On the following day the De Bohuns hit the solicitor's dinner-hour to a nicety. They were forthwith shown into the best parlour, which in these days would have been dignified by the appellation of the drawing-room. Two visitors had already arrived; a third was still expected. When the De Bohuns entered, Gideon was at the moment directing the first comers' attention to two or three pictures which adorned his walls. Gideon observed that he himself was really no judge of paintings, but

he believed they were very valuable. The Elleringaytonians were ceremoniously introduced to a burly, fat, huge mountain of a man, who was a respectable city merchant; and also to a spruce, dandified, semi-gentleman, who assumed a vast deal of importance, and ran his fingers through his hair as if he were somebody! Godfrey made a dignified bow, and the young officer emulated the respectful bearing of the sire; both appeared to recollect their descent from the Plantagenets. The man-mountain and the pseudogentleman were evidently in the presence of their superiors.

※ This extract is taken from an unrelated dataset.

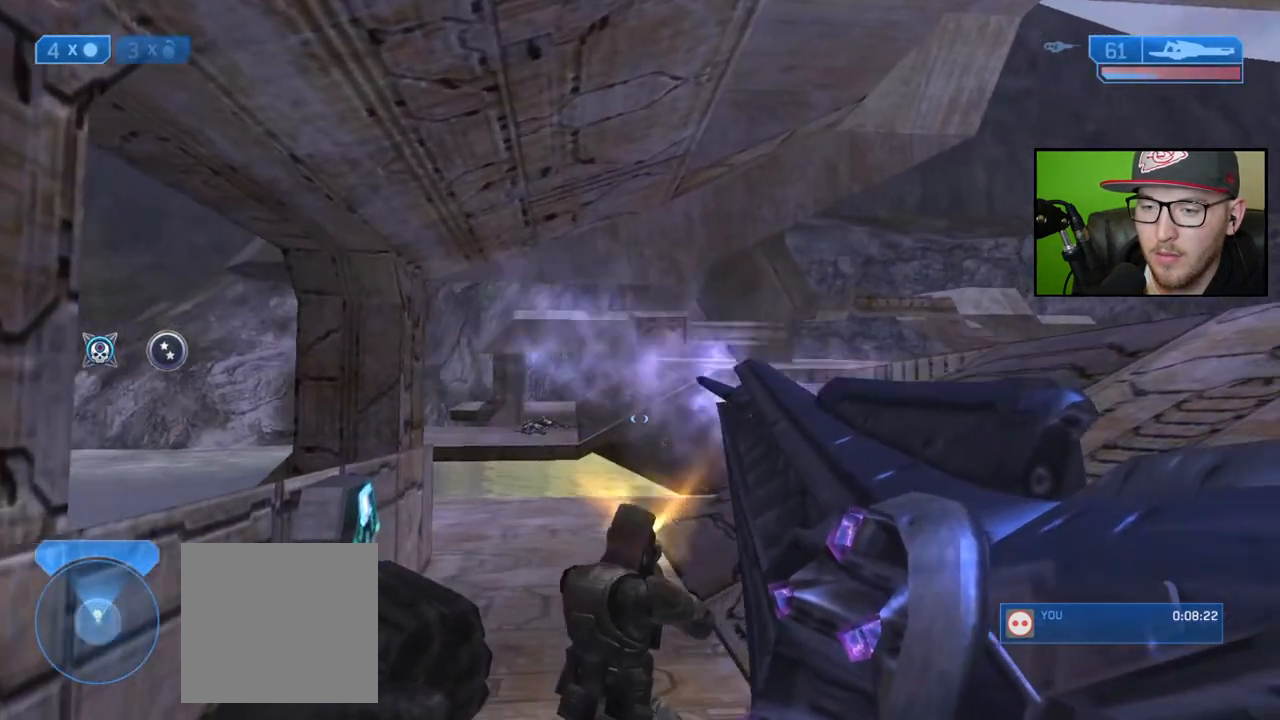
{"buttons": [], "left_stick": "up-right", "right_stick": "left", "events": [[83, "left_stick", "up-right"], [300, "right_stick", "center"], [433, "right_stick", "left"]]}
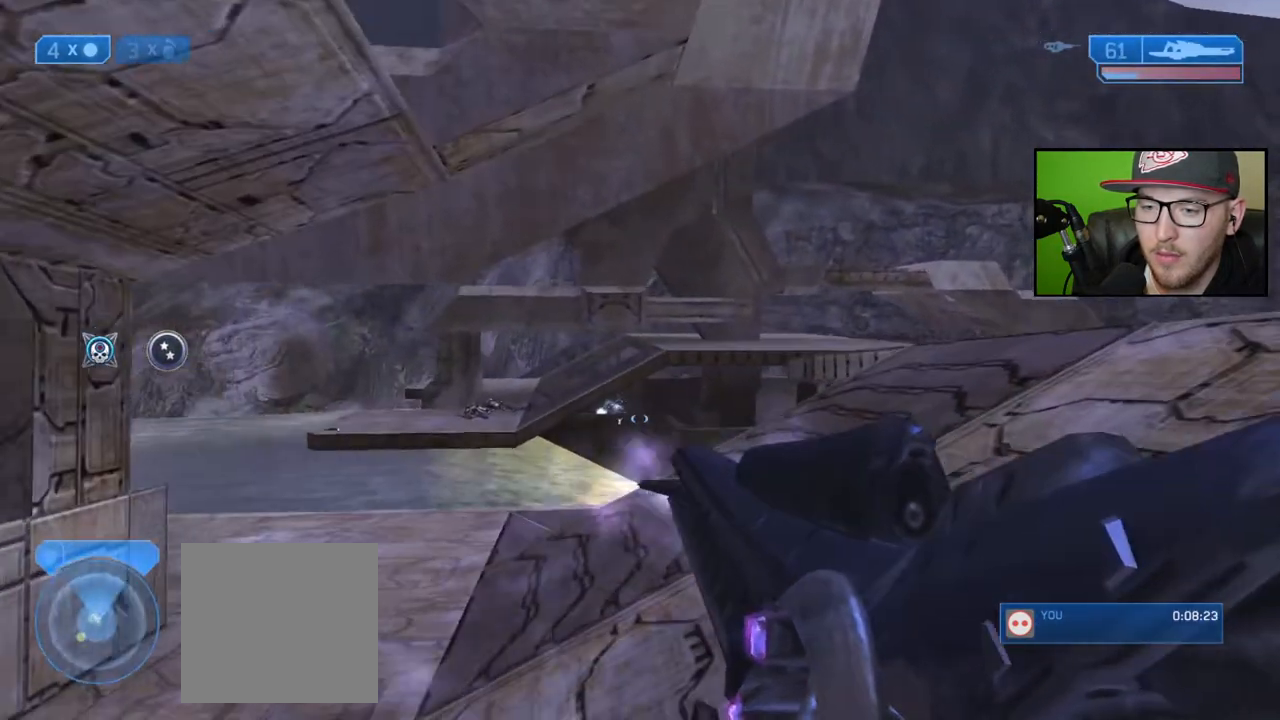
{"buttons": [], "left_stick": "left", "right_stick": "center", "events": [[250, "left_stick", "center"], [367, "left_stick", "left"], [417, "R3", "down"], [417, "right_stick", "center"], [500, "R3", "up"]]}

“We were just looking at the pictures when you and Mr. Moreton entered,” remarked Gideon. “Pray, Captain De Bohun, are you a judge of such things ?”

Godfrey rose from his chair, placed his glass to his eye, and scrutinized the valuables.

“Why—my judgment fails me, Mr. Clincher, or this is a Gasper Poussin.”

"It is, sir-it is; I had forgot the name; I knew, however, it sounded like gasping and pushing," smilingly said Gideon, as if con


scious of having delivered himself of a piece of native wit.

The man-mountain laughed; his shoulders heaved portentously; and he thought Mr. Clincher very funny; and so did the sprightly stranger, who giggled, "He, he, he !" and again thrust his fingers through his shining and generously-pomatumed locks.

“ And this seems to my eye a Correggio," observed Godfrey.

“You are quite a connoisseur, captain ! right again. And the third is a—a—MuMurillo-yes, a Murillo. Beautiful thing, and I often tell my Tishy the larger angel's face is like hers!”

“And pray, Mr. Clincher, how long have you been the fortunate possessor of them ?" asked Godfrey, still holding the glass to his eye, and scanning the pictorial chef-d'oeuvres.

“Some half-dozen years, perhaps.”

“And you unquestionably gave a round sum for them ?"

“I give a round sum for them! Bless your life, captain, you will, I hope, give me credit for a little more knowledge of the

world than to throw my money away on such foolish articles; for what are they after all but roughly put on paint, old, cracky, rotten canvas, and tarnished gilt frames ? I'll assure you I had them laid in at an easy rate, or they had never formed the gallery of Gideon Clincher."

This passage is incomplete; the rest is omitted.